Updated: October 15, 2020 10:32:27 am
The Reserve Bank of India (RBI) has clarified that the loan resolution framework can be invoked for investment exposures that are credit substitutes like corporate bonds and commercial papers.
“The resolution framework may be invoked for resolution of all exposures of lending institutions to eligible borrowers, including investment exposures,” the RBI said in a clarification on resolution framework for Covid-related stress. However, the resolution framework is without prejudice to all applicable guidelines issued by the relevant financial sector regulators and other departments of the RBI in respect of any particular exposure.
All microfinance institutions and self-help group loans meeting the basic eligibility criteria, unless covered by the specific exclusions, are eligible resolution but personal loans from these categories will not be recast, the RBI said.
The RBI has clarified that loans which have remained standard without any defaults as of March 1, 2020, will be eligible for restructuring under the pandemic-related resolution framework issued in August. The RBI said a loan account that was due for more than 30 days as on March 1, 2020, but subsequently got regularised, will not be ineligible for resolution under the resolution framework.
Allied farm activities out of scope
All farm credit exposures, including NBFCs, can be recast under this scheme, but loans to allied activities such as dairy, fisheries, and animal husbandry, are excluded from the scope of the resolution framework.
This is because the restructuring framework is applicable only for eligible borrowers who were classified as standard as of March 1, 2020, it said. However, such accounts may still be resolved under the prudential framework dated June 7, 2019, the central bank said.
Similarly, the regulator said restructuring of under-implementation project loans involving deferment of date of commencement of commercial operations (DCCO) are excluded from the scope of resolution framework and that such accounts will continue to be governed by the February 7, 2020, and the other relevant instructions as applicable to specific category of lending institutions.

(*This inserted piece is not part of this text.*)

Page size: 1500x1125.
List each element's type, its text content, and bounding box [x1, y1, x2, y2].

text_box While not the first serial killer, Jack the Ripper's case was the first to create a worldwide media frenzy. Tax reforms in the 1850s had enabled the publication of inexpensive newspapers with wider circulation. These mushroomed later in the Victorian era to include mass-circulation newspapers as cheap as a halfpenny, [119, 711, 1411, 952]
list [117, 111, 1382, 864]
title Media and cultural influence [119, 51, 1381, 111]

Also, in the case of multiple lenders to a single borrower whose resolution is undertaken, all lending institutions will have to enter into an inter-creditor agreement.
The clarification also said the new definition of micro, small and medium enterprises (MSMEs) effective June 26, will not impact their eligibility for resolution but will be based on the definition that existed as of March 1, 2020.
It also clarified that all farm credit exposures, including NBFCs, can be recast under this scheme, but loans to allied activities such as dairy, fisheries, animal husbandry, poultry, bee-keeping and sericulture are excluded from its scope.